* _Apply what you read_:
A – From the Québec City travel piece, write out the part that opens with the words containing "After all, interaction" and closes with "for my parents.".
B – Answer these questions from the Québec City travel piece:
(i) Which anniversary is Québec City celebrating this year?
(ii) At which university program did the writer study French?
(iii) What was the legal drinking age in Québec at that time?
C – Carry on the Québec City travel piece from its last sentence.

* _Document section_:
--- START ---

Québec Citys Lower Town
This year is a great time to rediscover
Québec City on its 400th anniversary and experience its move
into the 21st century, writes Elyse Glickman
photographed by the author
TWENTY YEARS AGO, New France truly was a new frontier for me. I was a sheltered midwestern girl unleashed for the first time in Québec City for the sole purpose of perfecting my French (at Université Laval’s Programme FNF—français
pour les non francophones). Little did my parents know that
outside the university, Québec in summer was a great place
to be then, with the famed Festival d’éte music festival
celebrating its 20th anniversary that year, oodles of show
(live music) bars on Grand Allée and rue St-Jean, 22 hours
of daylight and a legal drinking age of 18.
Thank goodness they learned about this after the
fact.
After all, interaction with the locals and exchange
students from Africa and Vietnam (and over a few cocktails) wound
up being what enabled me to speak French conversationally and with
confidence. Ultimately, what Québec offered me was
a summer abroad without a passport or a huge expense for my parents.

--- END ---

* _Supplied data_:
--- START ---

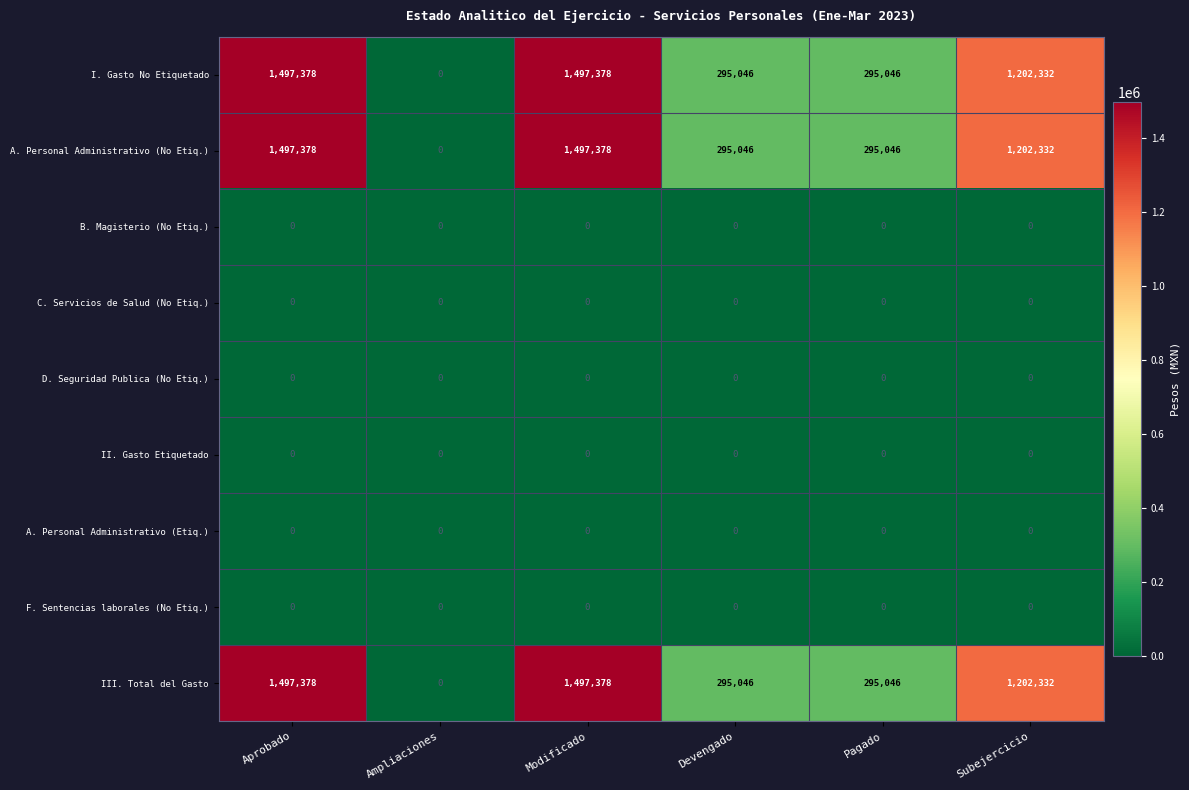

What is the difference between the second highest and second lowest values in the A. Personal Administrativo (No Etiq.) series?

1202332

--- END ---

* _Set of answers_:
A –
After all, interaction with the locals and exchange
students from Africa and Vietnam (and over a few cocktails) wound
up being what enabled me to speak French conversationally and with
confidence. Ultimately, what Québec offered me was
a summer abroad without a passport or a huge expense for my parents.

B –
(i) Its 400th anniversary.
(ii) Université Laval's Programme FNF (français pour les non francophones).
(iii) 18.

C –
Times have indeed changed since 1988. The Canadian
dollar is now worth more than the American dollar, and you now need
a passport. When the opportunity came up to go revisit Québec
for the famed winter carnival and some Franco–American culture,
I couldn’t resist. I always wanted to experience a Québec
winter at its peak (via the famed Winter Carnival), take a stroll
down memory lane (by way of Rue St-Jean and the other cobblestone
streets) and then experience the city’s more sophisticated, grown-up
pleasures.
Travelling with Karen Loftus (who offers a lovely
and impressionistic look at her first trip to Québec
City in the print edition of Lucire), the first days
en ville were spent somewhat in memory-lane mode, showing
Karen around the neighbourhood shopping I enjoyed back in the day
and dining at my favourite local hangouts, Pizzeria d’Youville,
Le Cochon Dingue
However, the raison d’être for
our voyage was to experience the city in the flower of
its 400th anniversary, from our réunion (meeting)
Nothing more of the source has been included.